And, while the target has a number of attractive drugs, doubt remains about how much benefit the acquirer would reap from using Dublin-based Allergan in a tax inversion strategy.
Merger talks were confirmed by the companies Thursday following a Wall Street Journal report.
Shares of New York-based Pfizer dropped by 1.9%, closing at $34.77. Allergan rose by 6%, closing at $304.38.
This is Pfizer's second attempt at a transformative deal that has tax savings as its main hallmark. Last year, it tried to acquire U.K.-based AstraZeneca (AZN) - Get Report with offers that kept being raised and eventually reached about $117 billion before it ran afoul of the target's resistance and British regulatory deadlines.
How Pfizer's tax savings will affect the value of the deal in an Allergan transaction is debatable, however.
Leerink Research analysts said in a note Thursday that Allergan shareholders may consider a 30% premium to the current share price, which they believe would mean about a $156 billion deal.
There is, however, still a fair amount of risk involved in tax inversions, given U.S. legislators pushback against certain headline deals.
One risk arbitrageur calculated that in order for Pfizer to avoid inversion restrictions, it would have to offer 10.5 shares of Pfizer for each share of Allergan, which would result in Allergan owning 40% of the combined company.
That exchange ratio would imply a value of $359 per share for Allergan. That deal price also implies a 30% premium. At Allergan's close Wednesday of $287.20, the deal value would come in at around $147 billion.
BMO Capital Markets analyst Alex Arfaei sees some uncertainty in the bonus from a probable lower tax rate, in part because of uncertainty regarding the final deal structure and because of the potential for government intervention, according to a BMO note Thursday.
But Arfaei likes the opportunities for a combination with Allergan to strengthen Pfizer's expected split of its "established" and innovative" businesses, with the addition of Allergan's growing branded businesses in aesthetics, eye care and other products. BMO puts a valuation of $28 per share on the line of innovative products and $16 on the established.
Moody's analyst Jennifer Gladstone said in a telephone interview that while tax savings are likely paramount in the consideration of this deal, Allergan also has a number of newly approved drugs coming to market that would be attractive to Pfizer.

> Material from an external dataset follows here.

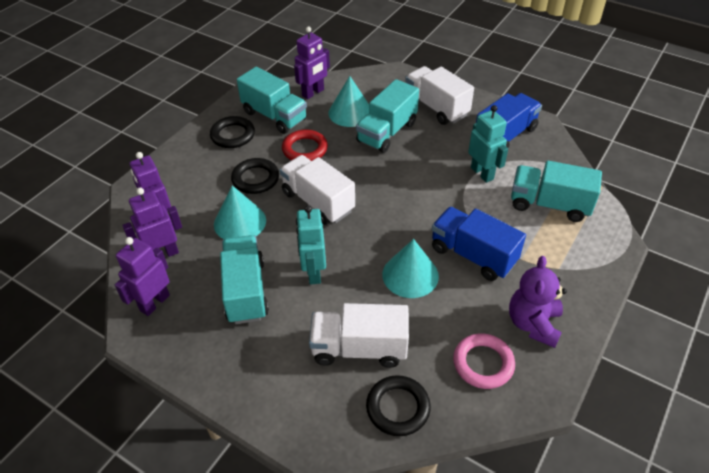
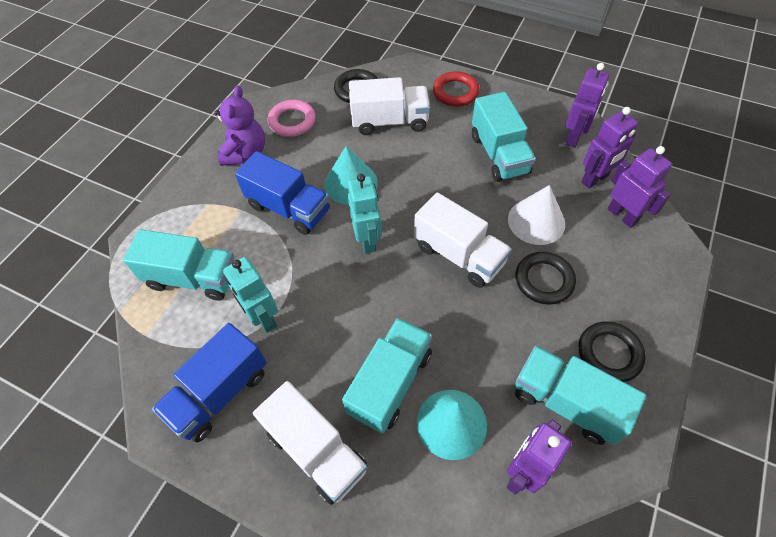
camera: 175 degrees right, 10 degrees up
(240, 222) = (536, 221): turquoise cone -> white cone
(305, 149) = (499, 337): red ring -> red ring (455, 92)
(313, 272) = (442, 176): turquoise robot -> turquoise robot (368, 240)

Of course, Allergan's Botox franchise would also be a strong selling point. Revenue from the Botox line was 11% of the company's total revenues before the company spun off its generics business in a $40.5 billion sale to Teva Pharmaceutical Industries (TEVA) - Get Report this summer, she said.

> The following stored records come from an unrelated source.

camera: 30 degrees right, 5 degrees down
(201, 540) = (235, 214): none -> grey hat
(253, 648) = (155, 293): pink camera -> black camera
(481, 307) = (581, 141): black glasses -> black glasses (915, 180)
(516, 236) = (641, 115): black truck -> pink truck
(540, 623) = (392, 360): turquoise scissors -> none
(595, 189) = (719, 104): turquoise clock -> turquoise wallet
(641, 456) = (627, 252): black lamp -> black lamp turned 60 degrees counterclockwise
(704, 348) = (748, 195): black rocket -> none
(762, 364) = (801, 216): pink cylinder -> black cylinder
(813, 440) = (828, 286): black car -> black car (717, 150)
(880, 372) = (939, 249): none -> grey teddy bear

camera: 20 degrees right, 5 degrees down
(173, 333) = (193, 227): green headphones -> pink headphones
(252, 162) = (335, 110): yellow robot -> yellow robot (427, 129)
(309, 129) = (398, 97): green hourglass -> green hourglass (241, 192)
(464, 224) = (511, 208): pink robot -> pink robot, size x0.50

"Allergan has quite a few products that are recently approved and will launch soon," said Gladstone. "They have a pretty strong pipeline."
Allergan has strong franchises in the gastroenterology, eye care and aesthetics areas. Gladstone also pointed out that the company's recent purchase of Kythera Biopharmaceuticals (KYTH) for $2.1 billion will add Kybella -- a non-surgical treatment for double chins -- which will fit in well on the aesthetics line and is attractive.

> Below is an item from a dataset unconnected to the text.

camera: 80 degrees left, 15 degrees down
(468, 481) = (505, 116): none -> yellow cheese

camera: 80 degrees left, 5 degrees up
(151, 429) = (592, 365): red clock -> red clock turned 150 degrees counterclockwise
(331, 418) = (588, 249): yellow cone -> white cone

The company's anti-bacterial Avycaz drug is seen as a bright spot in Allergan's portfolio as well as its irritable bowel syndrome drug Viberzi, Gladstone added.
More savings could be had besides on taxes, according to another research note from Leerink. The companies have a limited product overlap and the analysts project that there are likely $1.7 billion in pre-tax synergies in the event of a deal.
The analysts expect the offer to come in a range of between $375 and $400 per share, which, they noted, "may be difficult for Allergan shareholders to walk away from."